Prayer is in the listening
I was in a hurry that snowy winter morning. I needed to get our daughter to preschool and be back at my office quickly. I buckled her in, then climbed into the driver’s seat to start the car. As I pressed down on the clutch, the snow-crusted soles of my boots slid off of the worn metal. The pedal snapped up, catching my ankle bone with its sharp edge. I heard a decided crack and immediately felt searing pain.
This was before cell phones, and I knew I could not walk back into the house to call for help. So, I turned to our preschool-aged daughter and said, “Honey, Mommy needs you to pray for her.” Our daughter closed her eyes and became very still. Within seconds the pain stopped, and I could move my foot naturally and easily.
Even though I was engaged in the full-time practice of spiritual healing, I was stunned by the immediacy of that restoration of physical movement and freedom from pain.
I turned to our daughter and said, “Honey, Mommy’s healed.” The look in her eyes said, “Of course you are.” I asked her, “When you were praying for Mommy, what were you thinking?” Her look became one of pure exasperation, and she replied, “Mommy, when I pray, I don’t think, I listen.” Her response took my breath away and changed my approach to prayer – forever.
In the first chapter of Mary Baker Eddy’s primary work on spiritual healing, “Science and Health with Key to the Scriptures,” she writes, “Prayer, watching, and working, combined with self-immolation, are God’s gracious means for accomplishing whatever has been successfully done for the Christianization and health of mankind” (p. 1). And later in the same chapter, she writes: “In order to pray aright, we must enter into the closet and shut the door. We must close the lips and silence the material senses” (p. 15).

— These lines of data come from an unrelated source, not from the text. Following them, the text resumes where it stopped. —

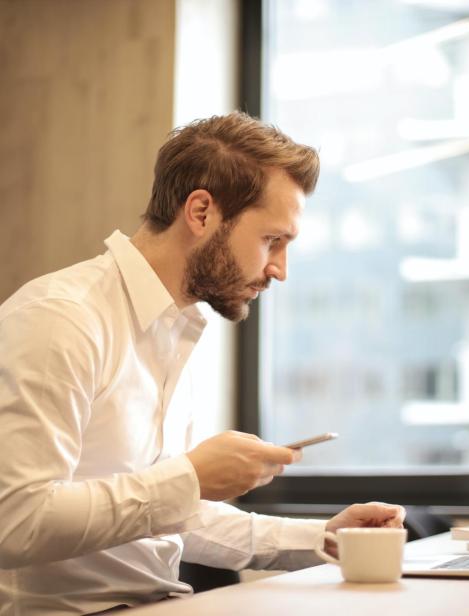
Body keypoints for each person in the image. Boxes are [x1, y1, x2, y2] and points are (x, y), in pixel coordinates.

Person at [0, 112, 405, 615]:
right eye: (271, 241)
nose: (279, 270)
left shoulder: (174, 330)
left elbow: (162, 515)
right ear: (200, 212)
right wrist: (189, 477)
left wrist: (322, 537)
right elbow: (13, 522)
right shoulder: (60, 320)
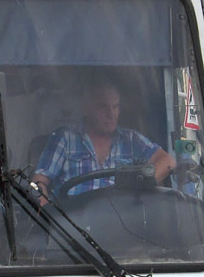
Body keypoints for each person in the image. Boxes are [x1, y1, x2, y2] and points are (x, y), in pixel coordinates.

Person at [32, 78, 173, 201]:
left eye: (115, 106)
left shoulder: (131, 139)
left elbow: (168, 162)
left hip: (121, 225)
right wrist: (47, 217)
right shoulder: (65, 138)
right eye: (103, 107)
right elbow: (39, 182)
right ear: (86, 109)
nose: (111, 114)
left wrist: (142, 187)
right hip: (72, 226)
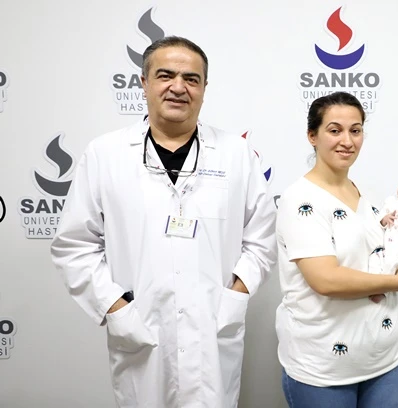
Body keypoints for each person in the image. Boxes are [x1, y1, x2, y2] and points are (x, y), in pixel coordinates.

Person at [50, 36, 277, 407]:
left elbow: (262, 238)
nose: (178, 87)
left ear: (204, 88)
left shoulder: (236, 154)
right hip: (141, 327)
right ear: (144, 83)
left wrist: (235, 296)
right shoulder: (105, 154)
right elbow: (74, 245)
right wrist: (115, 306)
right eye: (165, 75)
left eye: (191, 79)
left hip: (212, 328)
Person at [275, 91, 398, 408]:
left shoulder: (367, 194)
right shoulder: (300, 200)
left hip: (389, 357)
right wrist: (396, 282)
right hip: (324, 368)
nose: (347, 141)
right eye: (334, 130)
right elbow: (326, 280)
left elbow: (390, 245)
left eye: (356, 130)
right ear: (312, 136)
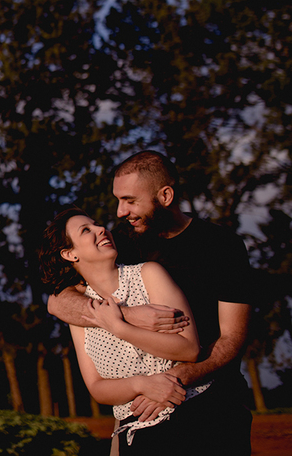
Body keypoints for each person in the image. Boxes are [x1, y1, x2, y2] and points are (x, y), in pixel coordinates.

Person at [46, 151, 254, 454]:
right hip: (141, 419)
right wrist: (125, 316)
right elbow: (58, 301)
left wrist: (170, 381)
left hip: (215, 408)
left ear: (165, 196)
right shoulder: (124, 244)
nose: (119, 212)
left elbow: (233, 338)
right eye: (118, 200)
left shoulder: (223, 246)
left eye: (130, 200)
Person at [40, 208, 207, 451]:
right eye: (86, 230)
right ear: (69, 254)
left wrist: (119, 327)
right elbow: (96, 386)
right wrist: (141, 385)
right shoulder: (80, 311)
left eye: (96, 224)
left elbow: (190, 350)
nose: (100, 229)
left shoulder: (149, 274)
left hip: (193, 416)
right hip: (137, 434)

That day, our daughter taught me that prayer is not meant to engage the human mind as a partner in healing. Instead, prayer silences the human mind. In fact, Science and Health states that the human mind “is not a factor in the Principle of Christian Science” (p. x). Prayer is not simply our means for reaching God, the divine Mind; prayer is the means by which God’s messages reach and speak to us – and this is accomplished when we listen.
Prayer that begins with words helps to clear the way for us to hear and feel the deeper, resonant voice of God “in the quiet sanctuary of earnest longings” (Science and Health, p. 15) – to know the presence of our Father-Mother God and feel Her power. Prayer is in the listening. And this listening is not of the head, but of the heart.